True Damages of False Positives

False positives can be extremely costly for organizations. Investigations into false positives can consume nearly 10,000 working hours annually, costing around $500,000.

The impact extends beyond information security. In e-commerce, false positives, or false declines, amount to $443 billion in lost revenue annually, far outweighing the actual costs of credit card fraud. Incorrectly blocking legitimate transactions can potentially cost businesses up to $386 billion each year.

Furthermore, false positives damage reputations. They lead to poor customer experiences, with legitimate customers turned away or their transactions blocked. This can result in customer churn, with 38% of consumers stating they would switch merchants after a false decline.

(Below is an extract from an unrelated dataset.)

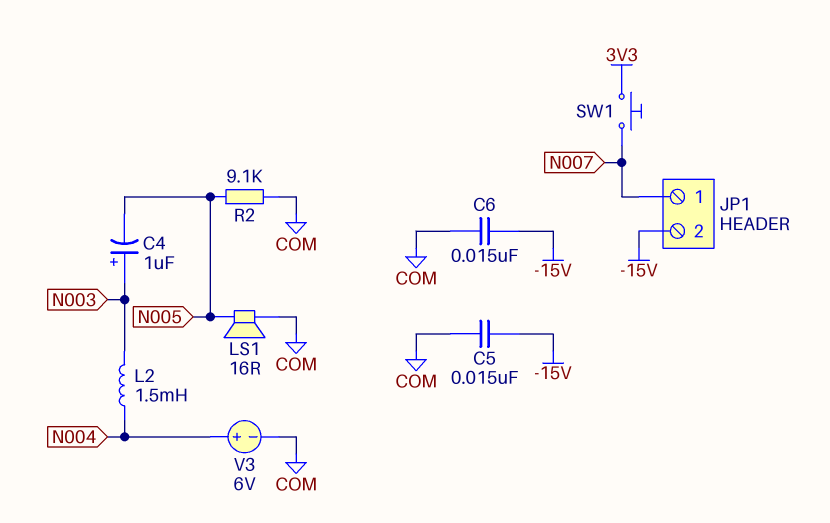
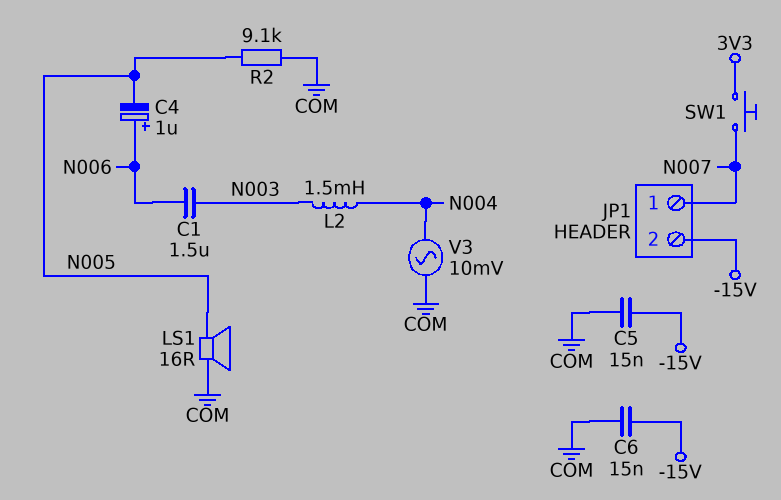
C1: none -> 1.5uF (N003, N006)
C4: 1uF (plus N003, minus N005) -> 1uF (plus N006, minus N005)
V3: 6V (plus N004, minus COM) -> AC 10mV (COM, N004)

Mitigating False Positives: SOCRadar’s Approach

False positives in security alerts are a significant challenge for security analysts. SOCRadar addresses this issue through several strategies, achieving an 85% success rate in eliminating false positives (FPs) using AI. The remaining alerts are checked and confirmed by SOCRadar’s seasoned experts as part of their professional services. Detailed explanations of the steps to address FPs are:

• Integration with Threat Intelligence: SOCRadar integrates with SIEM (Security Information and Event Management) solutions, which collect logs and data from various sources across the network. This integration enhances SIEM capabilities by providing contextual information about potential threats, allowing analysts to understand attackers’ Tactics, Techniques, and Procedures (TTPs). This reduces false positives and helps analysts focus on critical incidents.
• User-Driven Scoring Approach: SOCRadar prioritizes alerts based on their severity and relevance, assigning scores to ensure analysts focus on the most important threats, thereby reducing noise from false positives.
• Validation and Whitelisting: SOCRadar validates Indicators of Compromise (IoCs) and checks them against a whitelist. With over 43 million whitelist policies, SOCRadar filters out known benign entities, preventing false positives. Analysts can also verify the whitelist status of any IP, hash, or domain.

By implementing these measures, SOCRadar effectively reduces the occurrence of false positives, allowing security teams to operate more efficiently and focus on genuine threats.